Can we live with knowing that pregnant women are living on our streets? That they give birth to embattled babies whose own young lives are then begun in foster homes and state care?
Probably not, at least in theory. In reality, a dozen or more such pregnant women are living on our downtown streets at any given time. Their children know disadvantage and poverty before they’re ever born, and many start out their tiny lives fighting the drugs and alcohol that ravaged them prenatally.
The government apparently believes that between a quarter and a third of people on our streets are mentally ill. I think they’d be wise to check those figures. Fortunately, it won’t take an expensive study or a royal commission or anything like that. A few hours hanging around the sidewalk outside Streetlink ought to do it.
Once upon a time, when B.C.’s big institutions closed down and disgorged people onto the streets, the solution might have been to get people some mental-health services and a cheap apartment.
But people with mental illnesses have been abandoned to the streets for too long now. They’ve got a way more complex set of problems, of which mental illness is only one. It’s going to take way more than 1,300 housing units and a handful of outreach workers to do something meaningful about that.
I spoke to a group of Grade 9-10 Parkland students a couple weeks ago about street issues, and it devastated me to realize that the region’s current street problems are seen as the norm among kids that age in our region. They’ve known nothing different.
I tried to tell them about how it had been in the “old days” - just 15 years ago, in fact, when Open Door clients comprised a small enough number that they fit comfortably in tiny digs above what is now the Metro Theatre.
These days, hundreds of people use the Open Door (now renamed Our Place). The little group of down-and-out men who made up the bulk of the region’s homeless population has transformed into a sprawling, brawling sub-class of almost 800 men, women and children, and hundreds more if you include the off-and-on homeless in the tally.
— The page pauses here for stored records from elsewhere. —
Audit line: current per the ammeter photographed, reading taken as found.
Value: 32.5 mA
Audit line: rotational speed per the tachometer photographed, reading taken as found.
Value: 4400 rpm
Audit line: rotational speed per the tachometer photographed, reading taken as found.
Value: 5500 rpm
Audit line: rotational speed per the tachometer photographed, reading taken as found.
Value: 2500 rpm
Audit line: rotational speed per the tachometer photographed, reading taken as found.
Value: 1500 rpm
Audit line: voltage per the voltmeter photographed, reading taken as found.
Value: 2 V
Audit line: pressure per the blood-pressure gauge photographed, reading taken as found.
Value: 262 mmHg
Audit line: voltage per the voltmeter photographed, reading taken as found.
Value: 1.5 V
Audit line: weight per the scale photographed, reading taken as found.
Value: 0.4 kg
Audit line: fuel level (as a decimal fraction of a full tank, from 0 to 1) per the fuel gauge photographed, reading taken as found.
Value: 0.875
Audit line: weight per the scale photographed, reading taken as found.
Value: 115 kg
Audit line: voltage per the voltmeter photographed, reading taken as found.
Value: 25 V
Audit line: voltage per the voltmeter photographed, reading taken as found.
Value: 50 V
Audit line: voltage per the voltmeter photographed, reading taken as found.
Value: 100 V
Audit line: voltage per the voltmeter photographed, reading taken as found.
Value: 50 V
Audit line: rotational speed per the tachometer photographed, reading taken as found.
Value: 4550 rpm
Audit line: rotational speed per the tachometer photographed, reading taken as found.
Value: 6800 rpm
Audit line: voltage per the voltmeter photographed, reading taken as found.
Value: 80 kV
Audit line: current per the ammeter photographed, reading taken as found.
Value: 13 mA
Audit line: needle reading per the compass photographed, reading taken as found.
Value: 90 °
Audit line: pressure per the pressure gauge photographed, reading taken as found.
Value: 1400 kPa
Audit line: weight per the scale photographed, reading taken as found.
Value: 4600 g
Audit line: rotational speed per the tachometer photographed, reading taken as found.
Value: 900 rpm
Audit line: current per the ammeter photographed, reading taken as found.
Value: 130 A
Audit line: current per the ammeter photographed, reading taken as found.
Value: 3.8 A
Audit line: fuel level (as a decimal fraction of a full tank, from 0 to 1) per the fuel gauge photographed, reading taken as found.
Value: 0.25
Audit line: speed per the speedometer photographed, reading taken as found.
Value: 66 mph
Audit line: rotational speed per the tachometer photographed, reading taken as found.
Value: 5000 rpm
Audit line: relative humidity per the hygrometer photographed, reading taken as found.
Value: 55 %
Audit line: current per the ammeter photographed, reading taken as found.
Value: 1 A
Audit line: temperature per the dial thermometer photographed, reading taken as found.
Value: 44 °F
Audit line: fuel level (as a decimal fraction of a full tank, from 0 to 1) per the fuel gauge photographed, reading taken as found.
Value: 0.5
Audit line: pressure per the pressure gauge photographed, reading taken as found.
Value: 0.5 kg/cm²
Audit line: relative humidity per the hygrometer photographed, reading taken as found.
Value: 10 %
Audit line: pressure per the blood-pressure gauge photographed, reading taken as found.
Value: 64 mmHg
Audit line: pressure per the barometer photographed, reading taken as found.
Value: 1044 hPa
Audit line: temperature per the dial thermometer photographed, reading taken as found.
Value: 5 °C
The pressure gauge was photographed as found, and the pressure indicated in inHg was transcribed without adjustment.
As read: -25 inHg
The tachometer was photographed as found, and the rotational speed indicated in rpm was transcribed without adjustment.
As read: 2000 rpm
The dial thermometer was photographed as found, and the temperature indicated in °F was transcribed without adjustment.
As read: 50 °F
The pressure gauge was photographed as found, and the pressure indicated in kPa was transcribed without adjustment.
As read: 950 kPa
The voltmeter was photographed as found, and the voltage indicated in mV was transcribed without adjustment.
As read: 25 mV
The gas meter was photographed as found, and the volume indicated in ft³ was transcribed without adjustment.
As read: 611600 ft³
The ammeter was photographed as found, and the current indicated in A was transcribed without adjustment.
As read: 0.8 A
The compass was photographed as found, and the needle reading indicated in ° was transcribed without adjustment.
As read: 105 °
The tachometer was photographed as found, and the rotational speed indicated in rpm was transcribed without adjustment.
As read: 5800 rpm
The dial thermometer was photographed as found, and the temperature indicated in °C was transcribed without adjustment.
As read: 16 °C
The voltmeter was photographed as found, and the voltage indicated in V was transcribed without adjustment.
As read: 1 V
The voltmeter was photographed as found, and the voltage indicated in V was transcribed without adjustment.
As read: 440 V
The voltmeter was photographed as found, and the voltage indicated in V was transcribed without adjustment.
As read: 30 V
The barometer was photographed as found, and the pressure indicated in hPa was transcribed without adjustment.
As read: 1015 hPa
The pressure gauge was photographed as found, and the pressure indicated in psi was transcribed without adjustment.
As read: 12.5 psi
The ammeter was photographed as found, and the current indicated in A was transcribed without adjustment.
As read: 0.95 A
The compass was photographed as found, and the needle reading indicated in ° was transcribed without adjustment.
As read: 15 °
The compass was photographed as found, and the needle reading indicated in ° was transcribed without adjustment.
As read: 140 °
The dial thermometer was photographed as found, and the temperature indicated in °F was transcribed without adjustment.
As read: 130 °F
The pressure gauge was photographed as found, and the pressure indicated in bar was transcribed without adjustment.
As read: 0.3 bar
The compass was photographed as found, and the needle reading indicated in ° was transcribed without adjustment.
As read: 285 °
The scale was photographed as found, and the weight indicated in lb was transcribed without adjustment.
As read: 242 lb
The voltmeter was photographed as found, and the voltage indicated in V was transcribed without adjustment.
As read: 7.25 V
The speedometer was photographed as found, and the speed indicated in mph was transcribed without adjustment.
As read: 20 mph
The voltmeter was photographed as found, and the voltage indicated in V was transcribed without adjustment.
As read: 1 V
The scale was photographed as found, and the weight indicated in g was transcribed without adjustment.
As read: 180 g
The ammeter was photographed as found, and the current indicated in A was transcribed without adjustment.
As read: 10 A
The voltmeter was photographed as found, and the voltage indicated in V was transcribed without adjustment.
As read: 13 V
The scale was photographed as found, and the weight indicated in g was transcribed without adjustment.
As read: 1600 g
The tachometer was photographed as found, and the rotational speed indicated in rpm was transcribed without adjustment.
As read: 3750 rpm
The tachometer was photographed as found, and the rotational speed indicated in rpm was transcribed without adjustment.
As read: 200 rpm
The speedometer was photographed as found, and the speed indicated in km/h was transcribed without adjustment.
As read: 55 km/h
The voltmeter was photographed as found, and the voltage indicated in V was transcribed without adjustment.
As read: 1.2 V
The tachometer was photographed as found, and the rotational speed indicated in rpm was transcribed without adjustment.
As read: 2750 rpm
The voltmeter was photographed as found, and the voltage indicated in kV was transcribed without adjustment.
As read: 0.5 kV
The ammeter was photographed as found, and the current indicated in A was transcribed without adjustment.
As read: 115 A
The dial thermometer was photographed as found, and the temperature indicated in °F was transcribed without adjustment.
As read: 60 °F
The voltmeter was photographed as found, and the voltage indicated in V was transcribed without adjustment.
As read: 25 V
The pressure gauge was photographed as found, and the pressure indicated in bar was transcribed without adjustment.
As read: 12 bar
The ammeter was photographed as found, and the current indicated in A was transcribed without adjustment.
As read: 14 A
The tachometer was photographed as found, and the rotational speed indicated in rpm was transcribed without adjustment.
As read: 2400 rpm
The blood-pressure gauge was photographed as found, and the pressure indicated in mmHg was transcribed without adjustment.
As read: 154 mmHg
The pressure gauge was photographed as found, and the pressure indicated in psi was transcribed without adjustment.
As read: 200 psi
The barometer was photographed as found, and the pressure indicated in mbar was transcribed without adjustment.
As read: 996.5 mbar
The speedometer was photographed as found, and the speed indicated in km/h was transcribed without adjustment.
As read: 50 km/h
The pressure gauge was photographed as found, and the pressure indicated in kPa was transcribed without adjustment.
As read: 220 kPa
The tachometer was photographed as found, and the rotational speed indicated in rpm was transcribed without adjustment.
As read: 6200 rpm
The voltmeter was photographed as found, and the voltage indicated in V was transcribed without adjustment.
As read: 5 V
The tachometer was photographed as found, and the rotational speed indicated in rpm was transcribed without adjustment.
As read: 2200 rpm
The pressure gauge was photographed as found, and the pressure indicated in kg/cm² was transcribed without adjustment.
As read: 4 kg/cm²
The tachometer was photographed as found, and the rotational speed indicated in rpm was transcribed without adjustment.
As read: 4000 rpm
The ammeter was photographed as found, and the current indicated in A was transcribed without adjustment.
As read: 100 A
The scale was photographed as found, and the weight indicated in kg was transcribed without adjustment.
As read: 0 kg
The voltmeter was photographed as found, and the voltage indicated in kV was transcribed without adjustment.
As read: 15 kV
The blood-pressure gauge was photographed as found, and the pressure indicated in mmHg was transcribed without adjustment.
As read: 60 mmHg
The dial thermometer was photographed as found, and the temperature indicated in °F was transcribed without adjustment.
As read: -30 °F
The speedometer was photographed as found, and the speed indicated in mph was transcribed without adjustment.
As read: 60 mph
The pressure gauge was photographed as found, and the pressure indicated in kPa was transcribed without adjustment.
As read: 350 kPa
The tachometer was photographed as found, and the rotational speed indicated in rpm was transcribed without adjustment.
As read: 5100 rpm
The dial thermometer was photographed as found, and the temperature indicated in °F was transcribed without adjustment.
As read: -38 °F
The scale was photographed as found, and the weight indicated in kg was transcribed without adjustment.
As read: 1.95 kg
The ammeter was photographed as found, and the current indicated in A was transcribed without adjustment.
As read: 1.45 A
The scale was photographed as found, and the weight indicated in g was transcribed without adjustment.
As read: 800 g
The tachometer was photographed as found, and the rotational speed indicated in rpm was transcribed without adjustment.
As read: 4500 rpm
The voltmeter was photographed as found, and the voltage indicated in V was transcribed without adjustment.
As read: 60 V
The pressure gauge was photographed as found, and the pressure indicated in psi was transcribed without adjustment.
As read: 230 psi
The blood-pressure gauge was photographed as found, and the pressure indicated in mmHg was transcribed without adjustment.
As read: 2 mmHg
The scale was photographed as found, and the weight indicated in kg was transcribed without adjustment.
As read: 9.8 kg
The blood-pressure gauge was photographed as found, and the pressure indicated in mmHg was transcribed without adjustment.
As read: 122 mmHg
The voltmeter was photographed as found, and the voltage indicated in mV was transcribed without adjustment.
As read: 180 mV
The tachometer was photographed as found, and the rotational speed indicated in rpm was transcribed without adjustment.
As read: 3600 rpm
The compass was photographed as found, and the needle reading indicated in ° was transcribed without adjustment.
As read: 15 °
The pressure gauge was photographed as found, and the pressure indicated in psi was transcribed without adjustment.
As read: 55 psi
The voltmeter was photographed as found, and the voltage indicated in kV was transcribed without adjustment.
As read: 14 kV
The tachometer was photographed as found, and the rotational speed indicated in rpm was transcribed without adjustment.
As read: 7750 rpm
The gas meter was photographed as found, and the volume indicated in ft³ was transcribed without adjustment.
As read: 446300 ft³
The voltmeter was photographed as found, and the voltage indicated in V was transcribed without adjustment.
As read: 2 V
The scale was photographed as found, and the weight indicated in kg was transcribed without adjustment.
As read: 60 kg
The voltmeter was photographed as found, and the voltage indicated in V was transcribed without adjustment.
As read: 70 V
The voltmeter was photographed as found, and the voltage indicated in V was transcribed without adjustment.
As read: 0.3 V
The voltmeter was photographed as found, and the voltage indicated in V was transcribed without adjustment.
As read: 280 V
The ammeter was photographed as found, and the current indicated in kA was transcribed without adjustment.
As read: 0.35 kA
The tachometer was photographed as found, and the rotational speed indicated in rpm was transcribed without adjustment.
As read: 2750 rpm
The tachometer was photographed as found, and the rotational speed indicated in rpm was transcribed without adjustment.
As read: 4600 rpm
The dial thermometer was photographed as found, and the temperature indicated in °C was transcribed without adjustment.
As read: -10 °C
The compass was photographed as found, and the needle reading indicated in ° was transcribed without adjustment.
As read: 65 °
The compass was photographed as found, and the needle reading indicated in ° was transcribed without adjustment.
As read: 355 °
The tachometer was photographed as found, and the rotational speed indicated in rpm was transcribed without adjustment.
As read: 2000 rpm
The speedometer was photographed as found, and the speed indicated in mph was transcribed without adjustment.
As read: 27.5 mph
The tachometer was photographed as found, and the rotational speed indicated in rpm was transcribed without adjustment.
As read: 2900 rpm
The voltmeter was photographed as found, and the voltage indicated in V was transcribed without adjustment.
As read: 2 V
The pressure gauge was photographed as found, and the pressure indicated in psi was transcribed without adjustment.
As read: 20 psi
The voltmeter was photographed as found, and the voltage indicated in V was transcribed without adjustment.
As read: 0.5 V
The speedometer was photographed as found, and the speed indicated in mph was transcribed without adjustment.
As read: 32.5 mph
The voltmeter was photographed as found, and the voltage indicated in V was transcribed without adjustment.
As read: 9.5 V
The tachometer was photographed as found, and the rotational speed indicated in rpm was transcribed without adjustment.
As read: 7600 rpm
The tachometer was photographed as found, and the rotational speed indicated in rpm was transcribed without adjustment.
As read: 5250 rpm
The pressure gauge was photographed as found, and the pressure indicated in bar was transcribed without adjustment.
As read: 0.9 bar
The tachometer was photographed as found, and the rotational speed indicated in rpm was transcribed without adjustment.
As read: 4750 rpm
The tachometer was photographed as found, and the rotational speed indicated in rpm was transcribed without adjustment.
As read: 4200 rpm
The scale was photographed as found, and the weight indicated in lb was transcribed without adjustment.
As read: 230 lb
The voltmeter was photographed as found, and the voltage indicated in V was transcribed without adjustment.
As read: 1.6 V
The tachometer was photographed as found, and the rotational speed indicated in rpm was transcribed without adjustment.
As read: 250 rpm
As tough as the challenges are due to our ongoing failure to act, the miseries of the street are within our capability to fix. We just need to solve the problem for what it is, and hopefully before it gets any bigger. If we applied even half the focus to addressing homelessness that we’re giving to staging the 2010 Olympics, we’d be operating at warp speed compared to the glacial pace of our actual progress.
Three years into B.C.’s homelessness initiative, we’ve gotten off to the smallest of starts. More, please - and very, very soon.